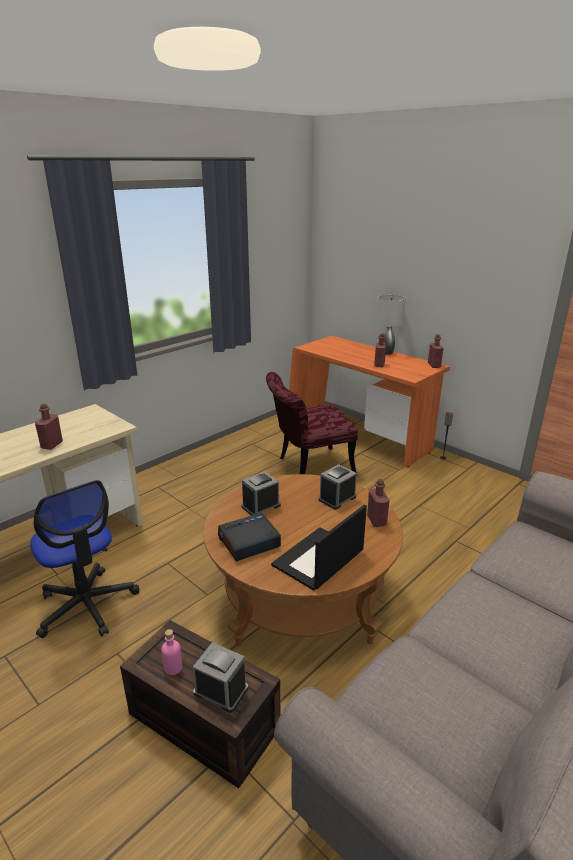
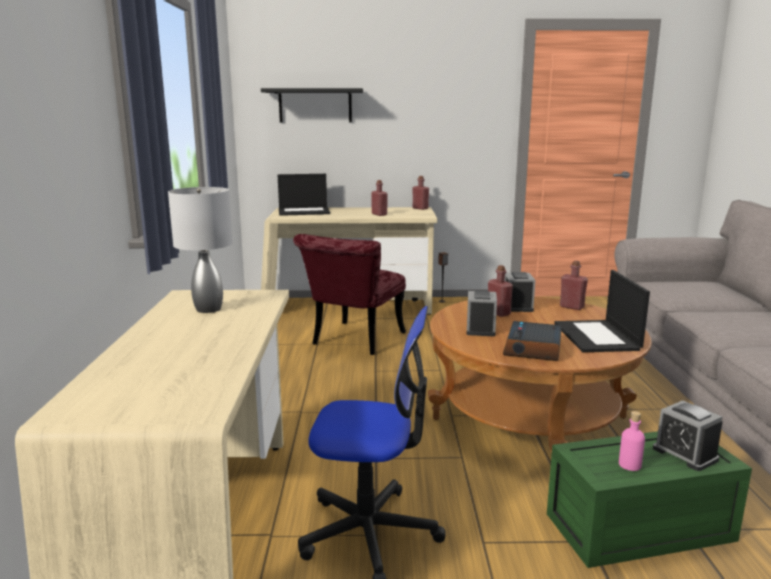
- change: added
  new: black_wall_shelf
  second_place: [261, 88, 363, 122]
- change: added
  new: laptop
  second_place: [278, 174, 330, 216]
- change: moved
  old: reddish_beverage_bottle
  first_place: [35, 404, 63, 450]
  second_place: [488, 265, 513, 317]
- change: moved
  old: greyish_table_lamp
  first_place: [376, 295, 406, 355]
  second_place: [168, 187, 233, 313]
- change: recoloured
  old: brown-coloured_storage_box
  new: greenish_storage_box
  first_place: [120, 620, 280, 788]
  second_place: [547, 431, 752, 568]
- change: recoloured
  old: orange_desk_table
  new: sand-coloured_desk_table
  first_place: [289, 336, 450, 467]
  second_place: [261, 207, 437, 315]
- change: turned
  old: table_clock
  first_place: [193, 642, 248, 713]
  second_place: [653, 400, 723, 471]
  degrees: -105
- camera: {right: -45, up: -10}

—————

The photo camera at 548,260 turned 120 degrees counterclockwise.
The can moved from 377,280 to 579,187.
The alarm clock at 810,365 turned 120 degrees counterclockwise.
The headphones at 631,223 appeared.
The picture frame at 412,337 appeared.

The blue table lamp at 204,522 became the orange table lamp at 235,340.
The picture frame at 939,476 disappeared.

—————

• **WORK REQUIRED**: Whenever "counterclockwise" occurs in a line above, copy that line.

• **OUTPUT OF THE EXERCISE**:
The photo camera at 548,260 turned 120 degrees counterclockwise.
The alarm clock at 810,365 turned 120 degrees counterclockwise.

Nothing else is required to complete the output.